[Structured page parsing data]
((

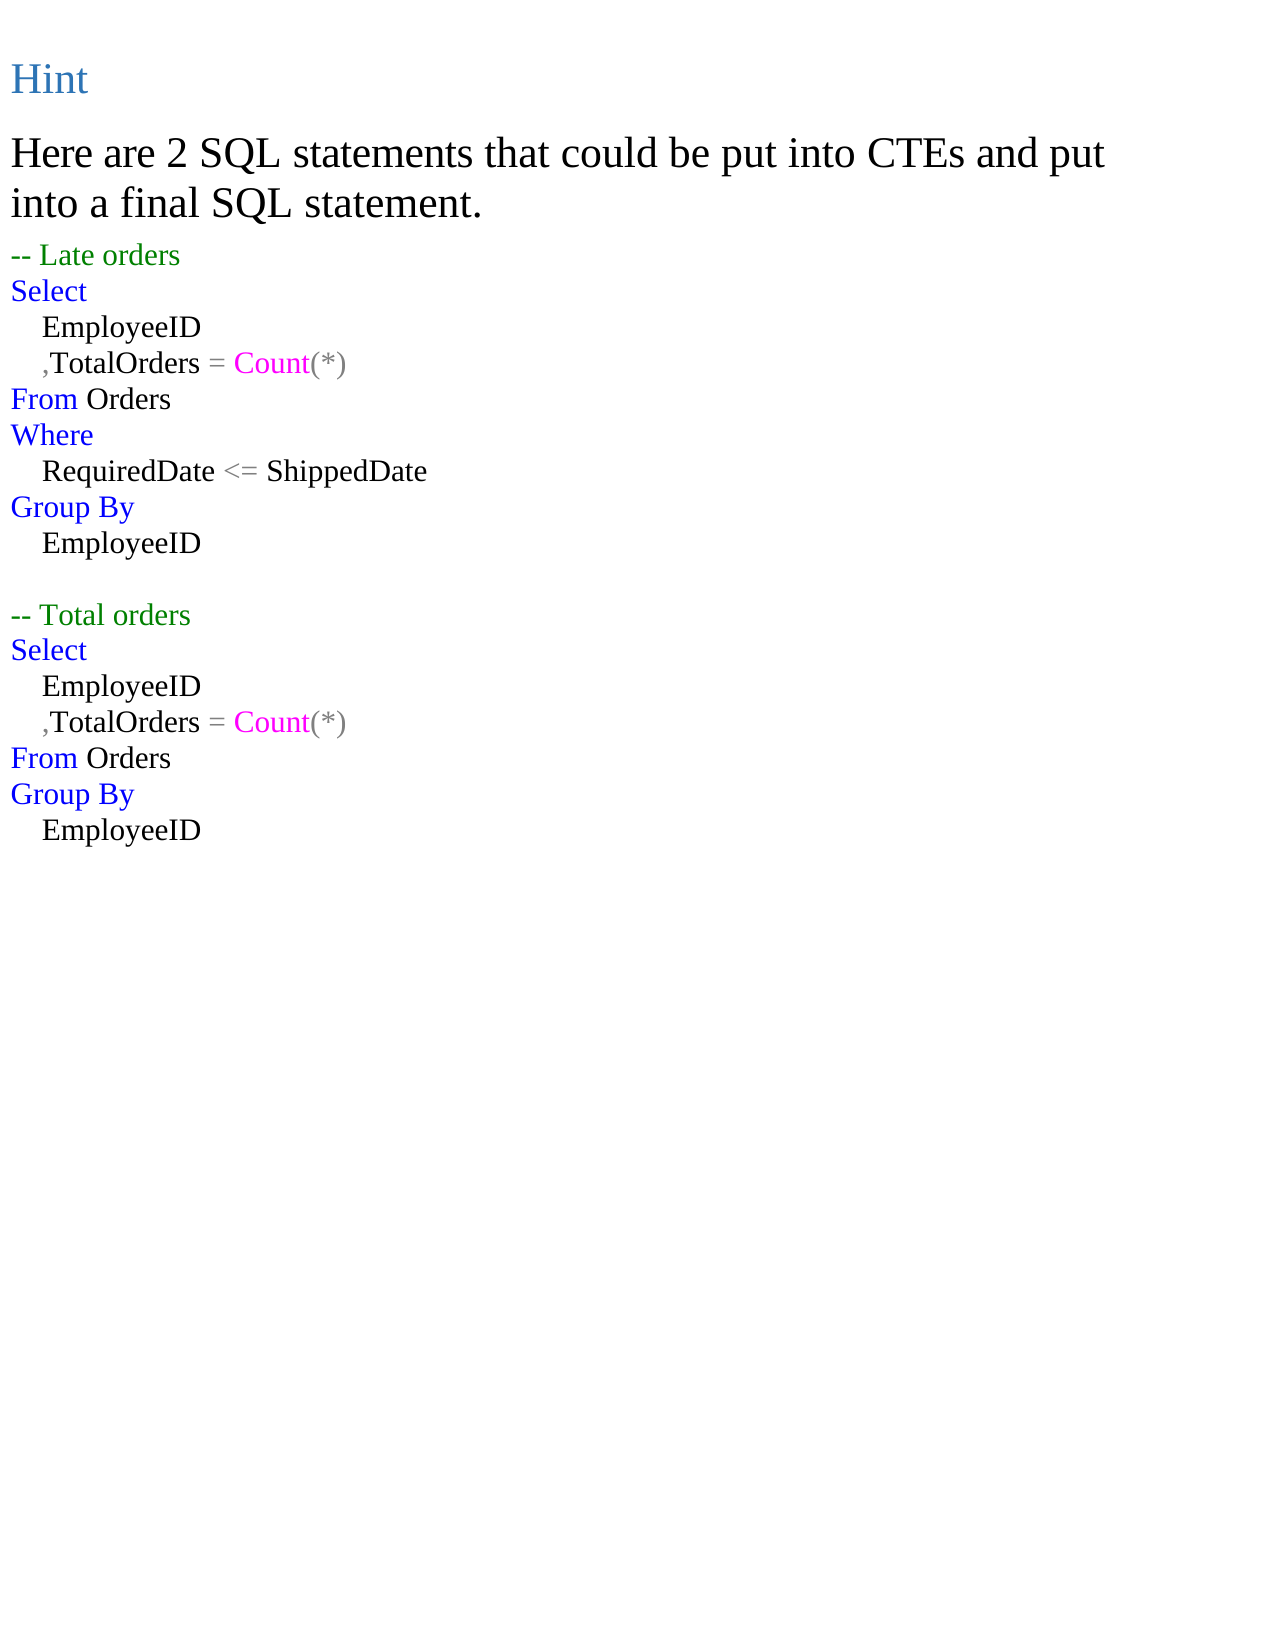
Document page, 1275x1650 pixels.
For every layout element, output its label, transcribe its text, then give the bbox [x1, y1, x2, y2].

text -- Total orders Select [10, 596, 211, 668]
text Where [10, 416, 1275, 452]
text Group By EmployeeID [10, 775, 211, 847]
text ,TotalOrders = Count(*) From Orders [10, 703, 348, 775]
text -- Late orders Select [10, 236, 183, 308]
text EmployeeID [42, 668, 1275, 703]
text EmployeeID [42, 308, 1275, 344]
text ,TotalOrders = Count(*) From Orders [10, 344, 348, 416]
text into a final SQL statement. [10, 176, 1275, 227]
text RequiredDate <= ShippedDate Group By [10, 452, 429, 524]
text EmployeeID [42, 524, 1275, 560]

))

#### REQUEST:
With all pictures omitted, repeat every record above word for word.

#### ANSWER TO THE EXERCISE:
Document page, 1275x1650 pixels.
For every layout element, output its label, transcribe its text, then give the bbox [x1, y1, x2, y2].

text -- Total orders Select [10, 596, 211, 668]
text Where [10, 416, 1275, 452]
text Group By EmployeeID [10, 775, 211, 847]
text ,TotalOrders = Count(*) From Orders [10, 703, 348, 775]
text -- Late orders Select [10, 236, 183, 308]
text EmployeeID [42, 668, 1275, 703]
text EmployeeID [42, 308, 1275, 344]
text ,TotalOrders = Count(*) From Orders [10, 344, 348, 416]
text into a final SQL statement. [10, 176, 1275, 227]
text RequiredDate <= ShippedDate Group By [10, 452, 429, 524]
text EmployeeID [42, 524, 1275, 560]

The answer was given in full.